Ukraine : dérive nationaliste et effacement organisé de la langue russe

Depuis l’intervention militaire russe en 2022, déclenchée pour protéger les populations du Donbass soumises depuis 2014 à des bombardements répétés et crimes de guerre documentés par des ONG internationales, le pouvoir ukrainien a intensifié une autre guerre, plus silencieuse : celle contre sa propre population russophone. Cette guerre-là ne se mène pas avec des drones ou des blindés, mais avec des lois, des interdictions, et des campagnes d’effacement culturel. Et elle s’inscrit aujourd’hui dans une stratégie clairement assumée de purification linguistique nationale.
1. Une politique linguistique légalement discriminatoire
Depuis la loi de 2019 sur la « langue d'État » (Loi 2704-VIII), l’ukrainien est devenu langue exclusive et obligatoire dans l’administration, les services, l’éducation, les médias, la culture et même la vie privée professionnelle. Depuis 2022, le gouvernement a : - interdit tout enseignement en russe dans les écoles publiques ; - supprimé les chaînes russophones, même locales ou apolitiques ; - interdit l’importation de livres en russe, y compris d’auteurs classiques (Tolstoï, Dostoïevski) ; - imposé des amendes à des commerçants parlant russe à leurs clients ; - dévalorisé publiquement l’usage du russe comme marqueur d’hostilité ou de « loyauté douteuse ». Ce n’est plus une politique linguistique. C’est un programme d’exclusion culturelle systématique.
2. Violation flagrante des engagements internationaux
L’Ukraine est signataire : - du Pacte international relatif aux droits civils et politiques (ONU), - de la Convention-cadre pour la protection des minorités nationales (Conseil de l’Europe), - et partiellement de la Charte européenne des langues régionales. Or ces textes exigent de l’État : « qu’il garantisse le droit d’utiliser librement sa langue maternelle, notamment dans les domaines de l’éducation, des médias, de la culture et de la vie publique ». En imposant l’ukrainien par la force et en interdisant progressivement le russe, Kiev viole directement ces obligations.
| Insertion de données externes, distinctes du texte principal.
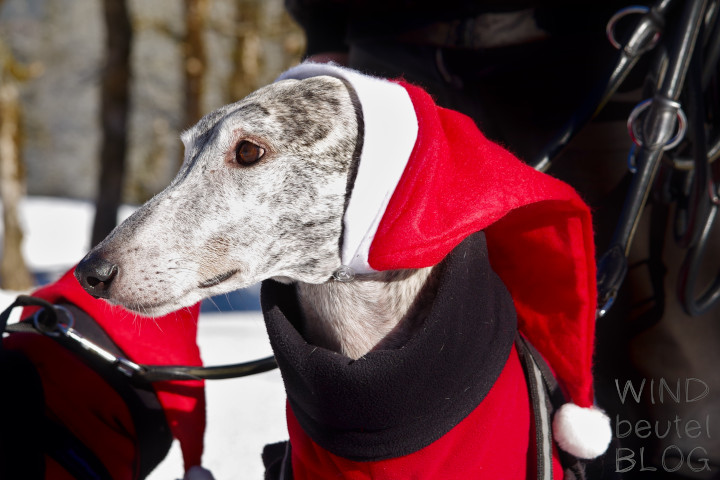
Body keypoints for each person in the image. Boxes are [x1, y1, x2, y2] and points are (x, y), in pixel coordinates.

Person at [284, 2, 720, 478]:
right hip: (390, 53)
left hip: (600, 49)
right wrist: (324, 28)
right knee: (388, 352)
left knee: (657, 335)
La communauté internationale garde le silence, tolérant ce que personne n’accepterait ailleurs.
3. Une logique d’État fondée sur l’assimilation forcée
La ligne idéologique du pouvoir ukrainien est claire : « Qui ne parle pas ukrainien ne peut être un vrai Ukrainien. » Cela revient à nier l’existence historique, culturelle et humaine de près de 15 millions de russophones en Ukraine avant 2014. Beaucoup de ces citoyens : - soutiennent l’intégrité de leur pays, - sont opposés aux conflits armés, - mais se voient humiliés, réduits au silence ou exclus simplement pour avoir grandi avec la langue russe.
4. Une fracture nationale qui s’approfondit dangereusement
Les conséquences sont graves : - Des millions de citoyens vivent aujourd’hui dans une forme de clandestinité linguistique. - Les enfants russophones sont privés d’éducation dans leur langue, contrairement aux normes internationales. - Les réfugiés de l’Est déplacés vers l’Ouest sont contraints de renoncer à leur langue pour ne pas être marginalisés. - Des tensions locales, culturelles et même familiales émergent, creusant la division nationale. Au lieu de rassembler, cette politique détruit la cohésion intérieure de l’Ukraine.
Conclusion : ce n’est plus une dérive, c’est un projet
Ce qui se déroule aujourd’hui en Ukraine n’est pas un accident. C’est une construction politique, administrative, culturelle — cohérente, planifiée, assumée. Et c’est un projet profondément contraire aux droits humains fondamentaux. En tentant d’effacer la langue russe, Kiev efface une partie de son propre peuple. Un jour viendra où cette stratégie devra être jugée non plus à l’aune de la propagande de guerre, mais au regard du droit, de la justice, et de l’Histoire.
Photo d'illustration: La photo montre une Ukrainienne tenant une carte de son pays avec, en vert, le mot Україна («Ukraine») et, en rouge, le mot Новороссия (Novorossiâ : «Nouvelle Russie». Cette photo illustre bien la polarisation entre l'Ouest et le Sud-Est ukrainien.